At noon today a group of 15 women health care workers occupied the new ambulatory care building at B.C. Children’s and Women’s Hospital in Vancouver to protest the Campbell Liberals’ extreme health care agenda that puts corporate profits ahead of patient care and turns hospitals into low-wage ghettos.
They’re demanding an immediate moratorium on all contracting out of health care services pending independent investigations into the impacts of privatization and evidence of corruption in the tendering of these contracts.
A contract for privatized housekeeping at the new ambulatory care building is mired in a controversy that began 10 days ago when an official with French multinational Sodexho outlined in a taped conversation that Hospital Employees’ Union (CUPE) members would be blacklisted and that wage rates for Sodexho staff would be cut to as low as the minimum wage.
In those tapes, the Sodexho official also made statements that indicate that the tendering process has been severely compromised.
“The health of the children and women cared for at this hospital shouldn’t be put at risk by a government policy of privatization that encourages low wages and a transient workforce,” says HEU financial secretary Mary LaPlante.

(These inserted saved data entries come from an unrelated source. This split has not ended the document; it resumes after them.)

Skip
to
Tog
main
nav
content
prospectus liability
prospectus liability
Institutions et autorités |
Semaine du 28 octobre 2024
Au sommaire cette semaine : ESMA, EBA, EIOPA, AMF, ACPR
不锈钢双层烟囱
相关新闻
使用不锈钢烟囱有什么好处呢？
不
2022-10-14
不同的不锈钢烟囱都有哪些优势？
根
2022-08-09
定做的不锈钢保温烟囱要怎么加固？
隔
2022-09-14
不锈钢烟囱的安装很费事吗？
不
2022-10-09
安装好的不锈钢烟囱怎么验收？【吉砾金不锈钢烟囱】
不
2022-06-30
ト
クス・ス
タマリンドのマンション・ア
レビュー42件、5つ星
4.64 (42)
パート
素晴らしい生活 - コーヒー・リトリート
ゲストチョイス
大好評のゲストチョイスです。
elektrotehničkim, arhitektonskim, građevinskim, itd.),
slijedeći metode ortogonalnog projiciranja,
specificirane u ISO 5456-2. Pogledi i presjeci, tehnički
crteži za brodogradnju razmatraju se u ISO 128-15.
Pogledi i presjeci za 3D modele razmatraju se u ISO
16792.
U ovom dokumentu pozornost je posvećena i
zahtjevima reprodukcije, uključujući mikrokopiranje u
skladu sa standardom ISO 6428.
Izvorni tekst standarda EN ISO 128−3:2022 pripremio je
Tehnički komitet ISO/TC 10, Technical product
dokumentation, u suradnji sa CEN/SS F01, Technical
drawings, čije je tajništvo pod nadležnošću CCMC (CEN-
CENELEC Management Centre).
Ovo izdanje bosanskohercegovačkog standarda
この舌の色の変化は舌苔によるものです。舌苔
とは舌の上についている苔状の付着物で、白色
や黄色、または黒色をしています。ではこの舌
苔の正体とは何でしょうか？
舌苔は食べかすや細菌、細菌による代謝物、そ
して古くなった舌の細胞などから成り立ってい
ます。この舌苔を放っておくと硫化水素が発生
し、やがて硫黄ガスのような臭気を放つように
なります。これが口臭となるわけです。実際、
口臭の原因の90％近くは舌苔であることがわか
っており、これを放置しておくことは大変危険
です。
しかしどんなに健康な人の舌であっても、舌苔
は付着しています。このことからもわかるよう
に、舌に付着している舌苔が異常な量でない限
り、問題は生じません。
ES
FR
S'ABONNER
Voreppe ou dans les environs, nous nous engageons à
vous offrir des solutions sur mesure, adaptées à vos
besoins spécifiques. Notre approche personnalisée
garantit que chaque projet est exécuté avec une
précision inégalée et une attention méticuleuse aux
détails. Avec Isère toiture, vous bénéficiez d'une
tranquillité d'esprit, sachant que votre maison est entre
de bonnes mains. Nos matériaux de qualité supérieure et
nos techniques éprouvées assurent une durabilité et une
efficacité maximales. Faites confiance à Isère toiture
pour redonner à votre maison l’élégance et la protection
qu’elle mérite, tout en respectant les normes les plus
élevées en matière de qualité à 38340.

The 15 HEU members - who hail from across the province - provide the crucial support services that have been targeted by the Campbell Liberals for privatization. They’re mothers, grandmothers, community volunteers and Brownie leaders who provide housekeeping, laundry and dietary services in communities from Victoria to Prince Rupert to Williams Lake to the Okanagan.
The occupation is also being held to call attention to the promises broken by the premier during his first year in office. Before the last election, Gordon Campbell said he’d respect collective agreements and told health care workers they had nothing to fear from privatization. But his government tore up legally signed collective agreements and plans to privatize the work done by 20,000 health care workers.